Гришин налил в стаканчик еще кофе из кофейника и залпом выпил.

— Иногда мне действительно кажется, что он того…

— Что «того»?

Открыв шкаф, Вектор в задумчивости грыз ноготь, выбирая, какой из восьми теплозащитных костюмов надеть под скафандр.

— «Того» в смысле дурак, или «того» в смысле наоборот?

— Как это у тебя все просто! «Дурак», «наоборот»… А если и наоборот?

— Тогда почему ты его называешь кретином?

— А что, по-твоему это не кретинизм: «Гришин, принесите конфетку», «не предложите ли мне рюмочку коньяку?» А как он на меня смотрит! Ты заметил, как он на меня смотрит? Эта постоянная гнусная ухмылка…

— Ты повторяешься, друг мой. Вчера вечером ты говорил то же самое.

— И говорил! И еще раз повторю: он идиот. Или прикидывается идиотом!

— По-моему, ты преувеличиваешь. Майк — всего-навсего машина сложная, универсальная, но — машина. А машина не в состоянии притворяться. Она либо работает, либо нет.

— Значит, ты считаешь, что с ним все в порядке?

— Более-менее…

— Что значит «более-менее»? Он же над нами открыто издевается. Я тридцать лет проработал в космосе, но ни разу не слышал, чтобы робот строил хаханьки космонавтам. «Вам не кажется, что он сегодня слишком раздражен?» Тьфу! Мерзавец!

— Все?

— Нет!

— Что еще?

— Этот болван, этот кретин, этот кусок гнутого железа назвал меня сегодня слабоумным!

— Ну и что, тебя это оскорбило?

— Нет, меня это обрадовало. Я прямо-таки прыгал от счастья. Если бы он вдобавок обложил меня покрепче, я бы, наверное, вообще рехнулся от радости.

— Ну и что ты предлагаешь?

— Я предлагаю выключить этого зануду. На два оставшиеся дня. Всего на два дня, а, Вектор? Хоть два дня я поживу спокойно.

— Ты сердишься, Гришин, значит ты не прав. А что касается Майка, то отключать его я тебе категорически запрещаю. Как бортинженер я несу ответственность за техническое обеспечение станции. Поведение Майка не несет угрозы нашему здоровью, все его выкрутасы безвредны, а вот его исключение из системы техобслуживания может повлечь за собой непредсказуемые последствия. Майк отвечает за определенный объем работ, который он один в состоянии выполнить в максимально короткое время. Пока он работает, я могу спать спокойно, зная, что любая утечка будет обнаружена и устранена в течение максимум пятнадцати минут.

— Чушь! Все чушь!
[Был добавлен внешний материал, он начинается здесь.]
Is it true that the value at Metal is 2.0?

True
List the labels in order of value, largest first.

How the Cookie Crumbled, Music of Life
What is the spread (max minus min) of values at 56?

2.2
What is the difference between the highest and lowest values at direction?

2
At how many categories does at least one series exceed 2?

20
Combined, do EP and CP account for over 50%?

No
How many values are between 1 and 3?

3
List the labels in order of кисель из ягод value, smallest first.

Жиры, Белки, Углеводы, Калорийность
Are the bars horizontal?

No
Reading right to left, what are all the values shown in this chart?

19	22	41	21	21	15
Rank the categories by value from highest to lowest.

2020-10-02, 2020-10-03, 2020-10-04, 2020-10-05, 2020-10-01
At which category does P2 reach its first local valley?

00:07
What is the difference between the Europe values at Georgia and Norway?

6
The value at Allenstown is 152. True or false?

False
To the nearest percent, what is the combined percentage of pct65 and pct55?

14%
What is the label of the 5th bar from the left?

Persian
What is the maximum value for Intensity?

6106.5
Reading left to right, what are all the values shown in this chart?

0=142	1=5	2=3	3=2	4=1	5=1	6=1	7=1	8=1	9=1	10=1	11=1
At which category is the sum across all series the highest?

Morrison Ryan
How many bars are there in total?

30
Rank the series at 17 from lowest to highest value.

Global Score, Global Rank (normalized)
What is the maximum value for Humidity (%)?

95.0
Можно переналадить любого другого робота.

— Да, всего-навсего, каких-то шестнадцать часов работы. За это время достаточно крохотного метеорита величиной со спичечную головку, чтобы Шустер и Григорянц нашли здесь два синих трупа.

Вектор пожал плечами.

— Ну, ладно, Гришин. Будь умницей. Я пошел. Включи связь. Когда я одену скафандр, я хочу постоянно слышать твой ангельский голос. Надеюсь, ты мне будешь сообщать все, что произойдет здесь в мое отсутствие.